Remarkably, it is precisely these three fields that are linked to each other – and this is strongly achieved through role and expectation clarity.

2. Why recruiting often fails – and not because no one is available

Recruiting rarely fails because there is no talent.
But far more often to:

  • unclear job profiles
  • vague requirements
  • lack of differentiation in the labour market
  • unstructured selection processes
  • Too much process complexity
  • Lack of expectation management

Before a job posting goes live, the following should actually be answered:

What is the mission of this role?
(Example: "Ensures that projects A come to B without friction losses in internal communication.")

What specific results does the role produce?
(Example: "Reduces cycle time in the project by 20%" or "Increases customer satisfaction in process X")

What does everyday work look like?
(Proportion of meetings vs. concept work, remote vs. presence, internal vs. external interfaces)

Which must-haves are actually mandatory?
(less is more here)

What is nice-to-have?
(this category prevents misjudgements)

And: In which team does the work take place?

Most job advertisements answer little or nothing about this. That's exactly why modern talent platforms often work better: they force clarity.

3. Recruiting reality: What talents really expect today

Studies clearly show that talent today prioritizes three things:

  1. Transparency
    – What do I do? For whom? For what?
  2. Fit & Culture
    – Is the team a good fit? Is the leadership right?

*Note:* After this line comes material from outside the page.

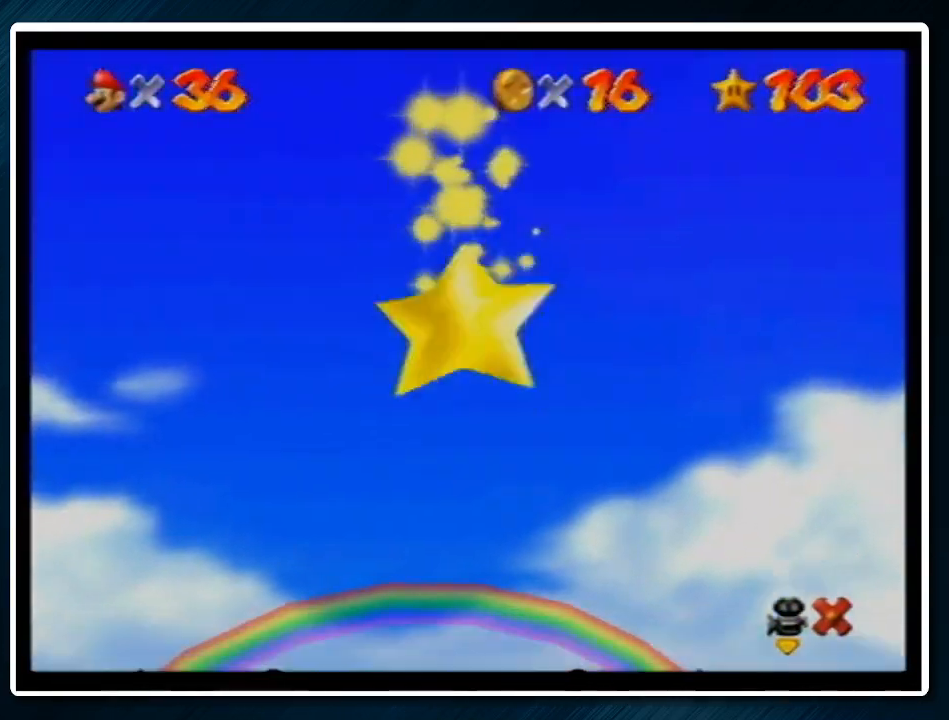
{"buttons": [], "left_stick": "up-left", "events": []}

Does the way of working fit?
  3. Predictability
    – How does the application process work in concrete terms and for how long?

Complex processes kill applications.
Unclear profiles create false matches.
Vague team structures are a deterrent.

Human resources management therefore no longer speaks only of "recruiting", but increasingly of Talent Selection Enablement – a process that makes internal clarity a prerequisite.

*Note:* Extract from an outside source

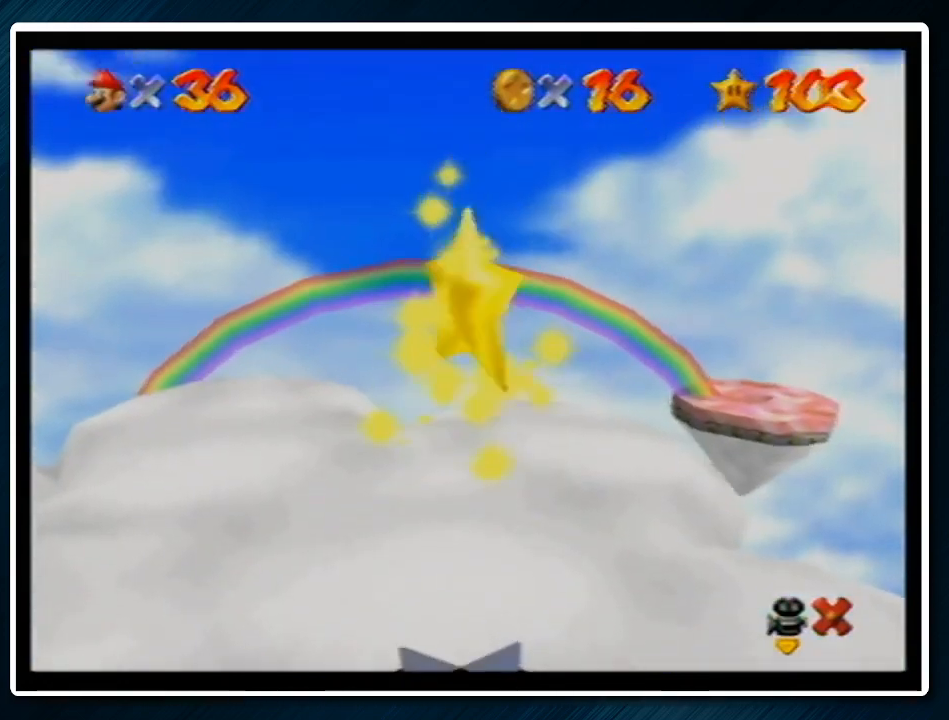
{"buttons": [], "left_stick": "up-left", "events": []}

4. Selection Processes 2026: Professional + Cultural – Not Either or

The German corporate landscape has traditionally been strongly subject-oriented in terms of selection.
But companies are increasingly learning:

Professional excellence is worthless if there is no cultural fit.

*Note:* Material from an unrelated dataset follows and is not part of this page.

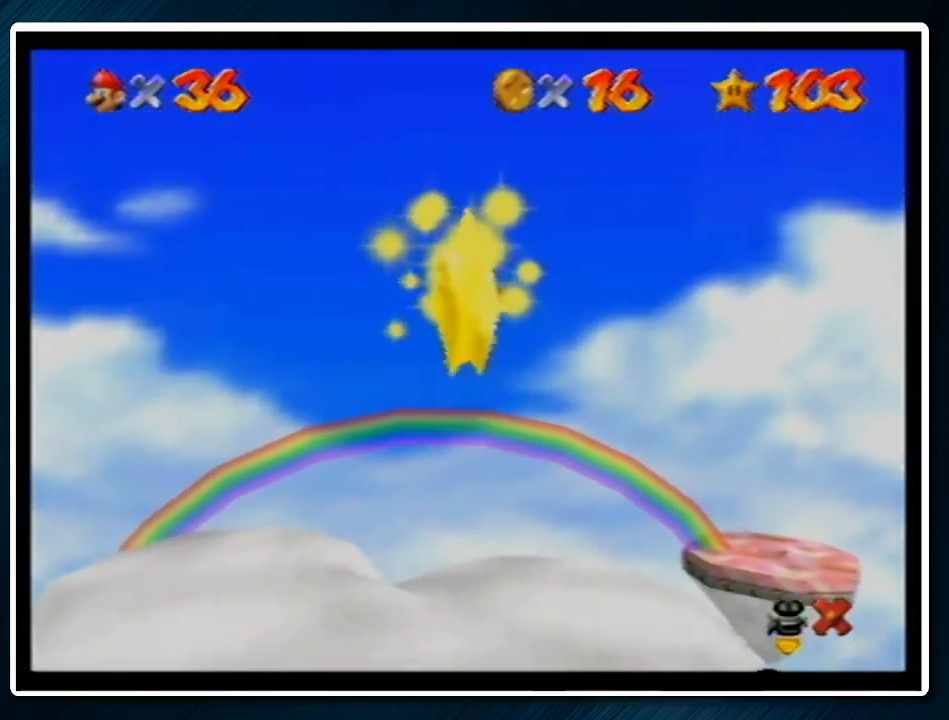
{"buttons": [], "left_stick": "up-left", "events": []}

Unclear communication, a lack of team compatibility or divergent working standards are more often reasons for dismissal than professional deficits today.
Especially in hybrid and remote teams, fit becomes a productivity factor.

5. ME business group solutions: From job to retention

This is exactly where the ME business group comes in – not with a "recruiting package", but with a End-to-end HR approach , which does not consider recruiting in isolation, but as part of an employee lifecycle.

Our services at a glance:

Clarification of roles and expectations

  • Creation of clear role profiles
  • Result & impact definition instead of task lists
  • Competence models for SMEs (pragmatic instead of academic)

Recruiting & Selection

  • Structured recruiting processes
  • Interview & selection logic (professional + cultural)
  • Aptitude diagnostics without over-engineering
  • Time-to-Hire Optimization
  • Candidate Experience Optimization

Onboarding & Integration

  • Alignment of roles, teams and expectations
  • Buddy Programs & Ritual Design
  • Probationary Check-ins & Early Commitment

Development & Leadership

  • Empowering leaders to retain talent
  • Feedback & Discussion Structures
  • Development Planning & Career Paths

Culture & Cooperation

  • Team formats
  • Hybrid Work Standards
  • Communication & Decision Logics

The goal:
Fewer wrong appointments, less fluctuation, more commitment and significantly reduced friction in the system.

6. Conclusion

The bottleneck in the German SME sector in 2026 lies not only in the quantity of talent – but in the ability of companies to Clearly describe roles , Select the right people , Integrate them productively and to keep them for the long term .

Recruiting is therefore not a sprint – but a system.

The good news:
This system can be designed. And SMEs even have advantages over corporations – if they prioritize clarity, speed and team culture.